→ **Extracted material**:
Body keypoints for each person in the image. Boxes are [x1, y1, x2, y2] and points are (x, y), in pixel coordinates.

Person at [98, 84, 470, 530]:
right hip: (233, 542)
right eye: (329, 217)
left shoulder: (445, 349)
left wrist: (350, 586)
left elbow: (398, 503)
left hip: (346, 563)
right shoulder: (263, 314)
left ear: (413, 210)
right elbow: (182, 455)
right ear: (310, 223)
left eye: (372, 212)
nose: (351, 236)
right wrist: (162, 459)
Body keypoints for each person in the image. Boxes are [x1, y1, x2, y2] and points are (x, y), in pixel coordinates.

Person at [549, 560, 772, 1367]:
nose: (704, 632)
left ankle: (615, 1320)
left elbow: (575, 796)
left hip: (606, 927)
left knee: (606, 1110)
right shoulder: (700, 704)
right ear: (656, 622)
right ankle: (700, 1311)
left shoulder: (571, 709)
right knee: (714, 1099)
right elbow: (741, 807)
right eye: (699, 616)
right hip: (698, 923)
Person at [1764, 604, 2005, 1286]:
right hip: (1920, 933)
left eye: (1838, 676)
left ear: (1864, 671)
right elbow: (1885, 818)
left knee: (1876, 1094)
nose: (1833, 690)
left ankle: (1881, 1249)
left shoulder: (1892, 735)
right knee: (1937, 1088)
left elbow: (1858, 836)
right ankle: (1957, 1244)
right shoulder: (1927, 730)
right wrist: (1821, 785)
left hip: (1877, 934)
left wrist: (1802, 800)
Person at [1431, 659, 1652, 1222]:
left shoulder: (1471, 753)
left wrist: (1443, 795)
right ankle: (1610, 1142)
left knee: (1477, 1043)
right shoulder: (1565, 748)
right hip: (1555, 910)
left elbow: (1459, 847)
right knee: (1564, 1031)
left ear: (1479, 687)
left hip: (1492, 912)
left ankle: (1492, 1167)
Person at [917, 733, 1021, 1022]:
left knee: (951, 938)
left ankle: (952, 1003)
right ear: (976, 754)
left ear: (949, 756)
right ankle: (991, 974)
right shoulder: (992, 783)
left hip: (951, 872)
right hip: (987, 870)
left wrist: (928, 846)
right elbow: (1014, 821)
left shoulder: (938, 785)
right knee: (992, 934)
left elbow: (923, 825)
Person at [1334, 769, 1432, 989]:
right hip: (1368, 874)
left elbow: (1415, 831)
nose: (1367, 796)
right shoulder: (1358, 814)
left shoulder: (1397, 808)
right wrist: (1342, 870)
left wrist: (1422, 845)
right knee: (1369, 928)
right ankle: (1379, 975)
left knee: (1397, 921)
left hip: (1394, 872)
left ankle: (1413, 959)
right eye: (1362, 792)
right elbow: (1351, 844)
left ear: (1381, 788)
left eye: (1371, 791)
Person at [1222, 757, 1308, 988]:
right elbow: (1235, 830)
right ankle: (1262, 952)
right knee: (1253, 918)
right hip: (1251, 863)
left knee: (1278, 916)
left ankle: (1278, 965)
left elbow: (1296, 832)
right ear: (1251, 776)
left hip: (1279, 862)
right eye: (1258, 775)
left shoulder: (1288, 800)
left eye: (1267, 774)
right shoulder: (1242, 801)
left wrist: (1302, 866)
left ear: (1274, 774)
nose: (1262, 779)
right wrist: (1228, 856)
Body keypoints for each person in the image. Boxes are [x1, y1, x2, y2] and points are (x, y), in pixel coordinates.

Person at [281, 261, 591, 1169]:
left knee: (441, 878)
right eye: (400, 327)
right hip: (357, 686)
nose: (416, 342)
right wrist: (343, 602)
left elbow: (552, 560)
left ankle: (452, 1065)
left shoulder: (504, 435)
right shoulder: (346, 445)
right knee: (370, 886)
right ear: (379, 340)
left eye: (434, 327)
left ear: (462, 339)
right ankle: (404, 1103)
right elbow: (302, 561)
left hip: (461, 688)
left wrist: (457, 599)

→ **Assignment**:
Retype every entry word for word.

→ **Response area**:
Body keypoints for each person in the image. Boxes are [x1, y1, x2, y2] and points are (x, y), in pixel coordinates.

Person at [98, 84, 470, 530]:
right hip: (233, 542)
right eye: (329, 217)
left shoulder: (445, 349)
left wrist: (350, 586)
left elbow: (398, 503)
left hip: (346, 563)
right shoulder: (263, 314)
left ear: (413, 210)
right elbow: (182, 455)
right ear: (310, 223)
left eye: (372, 212)
nose: (351, 236)
right wrist: (162, 459)
Body keypoints for each person in the image. Boxes are [x1, y1, x2, y2] and points are (x, y), in pixel coordinates.

Person at [549, 560, 772, 1367]:
nose: (704, 632)
left ankle: (615, 1320)
left elbow: (575, 796)
left hip: (606, 927)
left knee: (606, 1110)
right shoulder: (700, 704)
right ear: (656, 622)
right ankle: (700, 1311)
left shoulder: (571, 709)
right knee: (714, 1099)
right elbow: (741, 807)
right eye: (699, 616)
right hip: (698, 923)
Person at [1764, 604, 2005, 1286]:
right hip: (1920, 933)
left eye: (1838, 676)
left ear: (1864, 671)
right elbow: (1885, 818)
left knee: (1876, 1094)
nose: (1833, 690)
left ankle: (1881, 1249)
left shoulder: (1892, 735)
right knee: (1937, 1088)
left elbow: (1858, 836)
right ankle: (1957, 1244)
right shoulder: (1927, 730)
right wrist: (1821, 785)
left hip: (1877, 934)
left wrist: (1802, 800)
Person at [1431, 659, 1652, 1222]:
left shoulder: (1471, 753)
left wrist: (1443, 795)
right ankle: (1610, 1142)
left knee: (1477, 1043)
right shoulder: (1565, 748)
right hip: (1555, 910)
left elbow: (1459, 847)
right knee: (1564, 1031)
left ear: (1479, 687)
left hip: (1492, 912)
left ankle: (1492, 1167)
Person at [917, 733, 1021, 1022]:
left knee: (951, 938)
left ankle: (952, 1003)
right ear: (976, 754)
left ear: (949, 756)
right ankle: (991, 974)
right shoulder: (992, 783)
left hip: (951, 872)
right hip: (987, 870)
left wrist: (928, 846)
right elbow: (1014, 821)
left shoulder: (938, 785)
right knee: (992, 934)
left elbow: (923, 825)
Person at [1334, 769, 1432, 989]:
right hip: (1368, 874)
left elbow: (1415, 831)
nose: (1367, 796)
right shoulder: (1358, 814)
left shoulder: (1397, 808)
right wrist: (1342, 870)
left wrist: (1422, 845)
right knee: (1369, 928)
right ankle: (1379, 975)
left knee: (1397, 921)
left hip: (1394, 872)
left ankle: (1413, 959)
right eye: (1362, 792)
right elbow: (1351, 844)
left ear: (1381, 788)
left eye: (1371, 791)
Person at [1222, 757, 1308, 988]:
right elbow: (1235, 830)
right ankle: (1262, 952)
right knee: (1253, 918)
right hip: (1251, 863)
left knee: (1278, 916)
left ankle: (1278, 965)
left elbow: (1296, 832)
right ear: (1251, 776)
left hip: (1279, 862)
right eye: (1258, 775)
left shoulder: (1288, 800)
left eye: (1267, 774)
right shoulder: (1242, 801)
left wrist: (1302, 866)
left ear: (1274, 774)
nose: (1262, 779)
right wrist: (1228, 856)
Body keypoints for each person in the image. Boxes are [x1, y1, x2, y2] and points are (x, y), in pixel coordinates.

Person at [281, 261, 591, 1169]:
left knee: (441, 878)
right eye: (400, 327)
right hip: (357, 686)
nose: (416, 342)
right wrist: (343, 602)
left elbow: (552, 560)
left ankle: (452, 1065)
left shoulder: (504, 435)
right shoulder: (346, 445)
right knee: (370, 886)
right ear: (379, 340)
left eye: (434, 327)
left ear: (462, 339)
right ankle: (404, 1103)
right elbow: (302, 561)
left hip: (461, 688)
left wrist: (457, 599)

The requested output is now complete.